GFUNK In Yo Trunk: GFUNK Is A Hater
I hate Lebron James. I hate Dewayne Wade. I hate the Velociraptor commonly referred to as Chris Bosh. I hate the Miami Heat. Lemme put it this way, if the Miami Heat played a game against the Taliban, I’d rock a shirt that said “The Taliban is my favorite!” and wear a fucking turban. Call me a hater, cause I am one.
As a passionate individual, it is impossible for me to be hate free. I love things like hip hop and art and great red wine and James Baldwin books so deeply that there is no way I can’t hate something. The goal of any creature, consciously or subconsciously, is balance. So, to love deeply, we must also hate deeply. My hate is geared at the Miami Heat, Republicans, the people who listen to country music yet quote hip hop as being misogynistic (how can you quote hip hop lyrics and claim to understand something you don’t listen too, dumbass), amongst others. If you claim to not hate something, then I’m going to punch your mother in the face and see if you don’t hate me. We’re all haters, I’m just big enough to admit it.
It seems like in hip hop these days the worst things that anyone can call you is a hater, a snitch, or gay. It may be taboo to admit this but, I can honestly say that unless I call you my fam, I’m singing like a canary if I know something. I’m not going to jail for some bitchass individual who was dumb enough to get caught. My ass is too pretty to be going to jail. I’m snitching. And you will too if it comes down to it or you’re just as dumb as the idiot that got caught. Protecting someone I barely know or protecting myself? Bitch please.
Now, let’s talk about what has become the biggest insult in America today, homosexuality. The phrase “no homo” has been around for years. People feel the need to qualify some of their remarks as being non-gay. Lil B however has shocked the hip hop community by announcing recently that his new album will be entitled “I’m Gay”. In the rest of the world, being gay isn’t as big of a deal and is often embraced. Lady Gaga has made a fortune appealing to the gay consumers in this country. As a business move, it’s brilliant. Gay people are less likely to have children, therefore they have more disposable income. Targeting a segment of the population with more money to spend is a good business move no matter who you are. Lady Gaga though is the first, in my recent memory, to actually openly target and appeal to this segment. Ok, enough about the meat wearing pop star, and back to Lil B.
I personally cannot think of a single track I’ve heard featuring or by Lil B. Maybe the Brain will inform me that I have in fact, as so frequently happens since I’m terrible with names, but as it stands, I can’t tell you a single song he’s made. However, because of just saying that he is naming his album something as shocking as “I’m Gay”, he is now on my radar, along with most of the hip hop community. While there might be plenty of people that hate on him for naming his album this, I guarantee he gets plenty of love. Eminem got publicity many years ago just for being a legitimate white rapper. Lil B names an album something that apparently has no reference to his actual sexuality and the social media implodes with the news.

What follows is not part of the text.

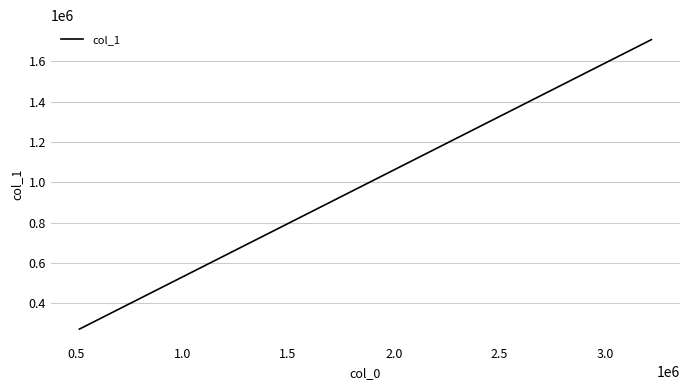

Is this an area chart (filled region under the line)?

No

I know that on recent trip to NOLA, the Brain and I had many conversations, some of which we actually remember. One that I do recall was in reference to sampling. Artists have to be careful who they sample, because in sampling a hugely popular and/or classic song, the lyrical content of the work must be fantastic. If not, while the song plays, we as hip hop lovers are going to think about the song that was sampled instead of the one that is playing. Pick a beat from a great old school song, you’ve got my attention. The question then becomes what you do with my attention that is important. If you mess around and lose my interest you will have to fight even harder to get it back.
Lil B’s marketing ploy has worked, he has my attention. I knew a guy in high school who ran for some class office and one of his posters said “SEX” in as big of letters as he could fit on the poster board. Underneath it said, now that I have your attention, will you please vote for (insert name here). Lil B wanted attention for his upcoming album, and he’s got it. I’ll listen, as will most people simply because the title is so shocking. It better be good though, because if it’s not, the title will officially be used as an insult to his album.
There will be some people who are going to give this dude some backlash for the title. They’ll hate on him and say that he must really be gay. Blah blah blah, see it for what it is people. Quit hating on a marketing scheme. Save your hate for where it is actually deserved. Specifically the Miami Heat. May the fleas of a thousand dogs infest their crotches and may this fate cause them to lose the remainder of their games.